Transactional Statistics have the advantage of averaging out values when compared to asset definition which may take a single value and could be subject to unusually circumstances.
The market price is said to reflect all knowledge both public and private. The market price is comprised of supply, demand and market structure and competition.
*Describe and explain the structure and behaviour of a simple market model
Simple market model has price and quantity axes with an upward sloping linear function representing S1 (primary supply function) and a downward sloping linear function D1 (primary demand function). The lines intersect at P*Q* which is the market equilibrium price and quantity.
*Explain the behaviour of the market for mobile drilling rigs
We’ll run through a quick play-by-play of the market dynamics.
Consider a market is initially in equilibrium and then the oil price increases. Because of this increase oil companies now forecast better returns from discoveries and plan to drill more exploration wells. Cash flow increases and demand for drilling rigs increases (the line shifts to the right). The price to lease rigs increases correspondingly, rig operators earn higher profits, so rig operators bring more rigs to the market in the same way the oil company drilled more wells. Rig operators build more rigs, the rig supply then increases (shifts to the right) and the rig-easing rate declines.

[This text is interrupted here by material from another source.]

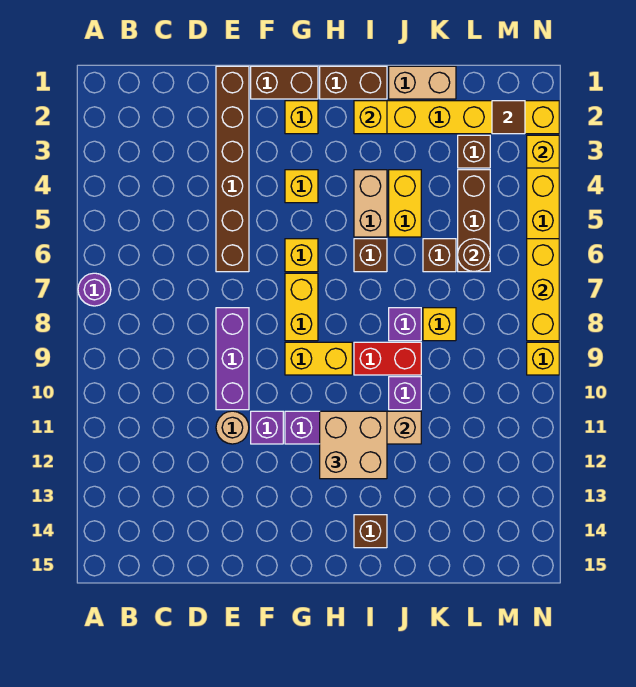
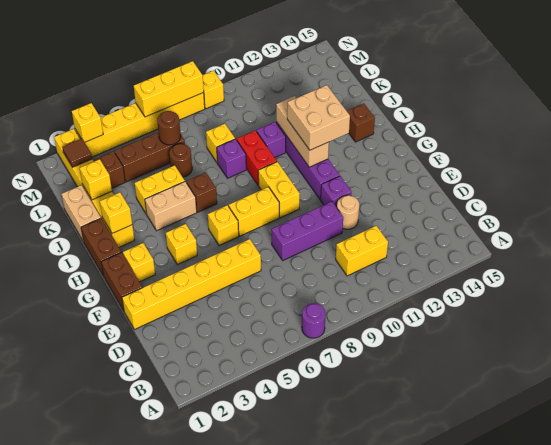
none -> yellow brick C10:C11 level 1
brown brick E1:E6 level 1 -> yellow brick E1:E6 level 1
none -> yellow brick K2 level 2
brown brick K6 level 1 -> brown round brick K6 level 1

*Define cash flow and incremental cash flow
There is nothing in the notes about incremental cash flow.
Cash flow is
*List and explain the characteristics of a cash flow
Money exchanging ownership. Cash flow methods concern the future impact of an asset on the performance of a company. Cash flow have currency units, a sign (positive or negative), timing (the specific date of transfer of money).
*List different types of cash flow, differentiate between capex and opex
Capex creates assets whereas Opex is written off.
Stands for Operational Expenditure. It is the cost of keeping a production and operating system running. The amount is quoted as an annual cost and can include the following:
- Facilities rental
- Platform operation, maintenance and transportation costs
- Export costs including tariff payments, operation of tankers, pipelines or terminals
- Workover operations on wells
- Insurance and administration
Stands for Capital Expenditure and covers several stages relating to the investment in new physical assets or upgrades to existing assets. Capex covers the following areas:
- Exploration – geophysics, drilling and geology
- Appraisal – Geology, geophysics, drilling and well-testing
- Field Development – Drilling, production wells, support structures, production facilities and export facilities
- Field Modifications – Additional wells, injection facilities, artificial lift, gas compression
- Abandonment – Seal off wells, removal of facilities
Field development is the most capital intensive process.
Cash Flow Models
- Sales Revenue
- Net Cash Flow
*Describe the general nature of the cash flow associated with a project
Projects have a large number of individual purchases and sales which be almost negligible to incredibly expensive. Project cash flows can typically be categorized under either positive cash flows (revenue) or negative cash flows (Capex, Opex and Taxation).
We can characterize cash flows according to what stage the well is in its life.
Build up is the stage from beginning to the peak of production.